We have been talking mainly about women and business but of course women played an important role in many areas of the economy. Domestic service and agriculture, even in the Glasgow area, occupied large numbers of women. The eighteenth-century mercantile ‘city’ was not that distinct from its rural surroundings. Sheep were allowed to graze in George Square and St Enoch Square, both new developments. However, by the last couple of decades of the century, Glasgow was beginning to resemble the industrial city that it was to become in the second half of the nineteenth century. And women were extensively employed in manufacturing. From small craft industries and workshops to work in the just beginning mills and factories.
Guild regulation of the workplace, and access to it through apprenticeship and mastership ensured that skilled craft work was almost entirely the preserve of men. Nonetheless many women worked in the craft industries that produced for a largely female market. Needle trades were especially important; they were milliners, mantuamakers and seamstresses making all sorts of goods including underwear, children’s clothes, gravecloths as well as the high class millinery which growing fashion demanded.
Manufacturing in the 18th and early 19th centuries employed mainly children and women.
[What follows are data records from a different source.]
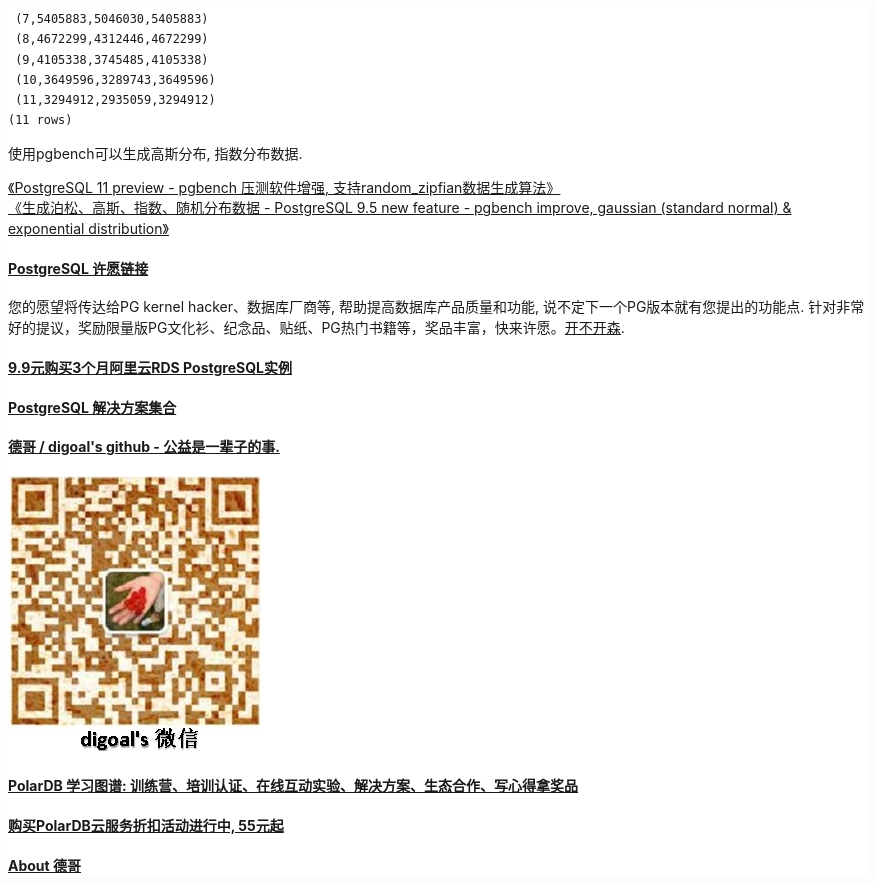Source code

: 	 (7,5405883,5046030,5405883)  
	 (8,4672299,4312446,4672299)  
	 (9,4105338,3745485,4105338)  
	 (10,3649596,3289743,3649596)  
	 (11,3294912,2935059,3294912)  
	(11 rows)  
  
  
使用pgbench可以生成高斯分布, 指数分布数据.   
  
[《PostgreSQL 11 preview - pgbench 压测软件增强, 支持random_zipfian数据生成算法》](../201805/20180519_11.md)  
[《生成泊松、高斯、指数、随机分布数据 - PostgreSQL 9.5 new feature - pgbench improve, gaussian (standard normal) & exponential distribution》](../201506/20150618_01.md)  
  
#### [PostgreSQL 许愿链接](https://github.com/digoal/blog/issues/76 "269ac3d1c492e938c0191101c7238216")
您的愿望将传达给PG kernel hacker、数据库厂商等, 帮助提高数据库产品质量和功能, 说不定下一个PG版本就有您提出的功能点. 针对非常好的提议，奖励限量版PG文化衫、纪念品、贴纸、PG热门书籍等，奖品丰富，快来许愿。[开不开森](https://github.com/digoal/blog/issues/76 "269ac3d1c492e938c0191101c7238216").  
  
  
#### [9.9元购买3个月阿里云RDS PostgreSQL实例](https://www.aliyun.com/database/postgresqlactivity "57258f76c37864c6e6d23383d05714ea")
  
  
#### [PostgreSQL 解决方案集合](https://yq.aliyun.com/topic/118 "40cff096e9ed7122c512b35d8561d9c8")
  
  
#### [德哥 / digoal's github - 公益是一辈子的事.](https://github.com/digoal/blog/blob/master/README.md "22709685feb7cab07d30f30387f0a9ae")
  
  
![digoal's wechat](../pic/digoal_weixin.jpg "f7ad92eeba24523fd47a6e1a0e691b59")
  
  
#### [PolarDB 学习图谱: 训练营、培训认证、在线互动实验、解决方案、生态合作、写心得拿奖品](https://www.aliyun.com/database/openpolardb/activity "8642f60e04ed0c814bf9cb9677976bd4")
  
  
#### [购买PolarDB云服务折扣活动进行中, 55元起](https://www.aliyun.com/activity/new/polardb-yunparter?userCode=bsb3t4al "e0495c413bedacabb75ff1e880be465a")
  
  
#### [About 德哥](https://github.com/digoal/blog/blob/master/me/readme.md "a37735981e7704886ffd590565582dd0")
In the second half of the 18th century women could be found working in the linen industry and later in the century the newly burgeoning cotton mills. Even in mining communities wives tended ‘a good-sized garden, which was generally kept in a first class state of cultivation; and in many of them a little byre had been erected where a cow, and sometimes two, were kept.
So women played an important role in Glasgow’s economy and were to continue to do so right through the nineteenth century. However, it is also important to make the point that women were concentrated in a small number of areas of the economy and their participation in craft trades and business was becoming more and more curtailed by Guild regulations for example, there were also legal constrictions on women’s working, like Coverture, which meant that women’s goods and personal property were, when they married, the property of their husbands.
However there was considerably more space for women’s agency and economic participation within patriarchal institutions than the letter of the law would seem to permit. The evidence from Glasgow appears to support the view that patriarchal marriage laws placed some limits on women’s activities, but in practice contained enough space for a relatively wide-ranging and flexible economic participation for women in the city.
I think the painting that we see here, is symbolic of the kinds of work that women performed in Georgian Glasgow, it was often hidden from view, concentrated in a small number of sectors but it was embedded in and central to the grow of a city which was soon to acquire the name of the Second City of the Empire.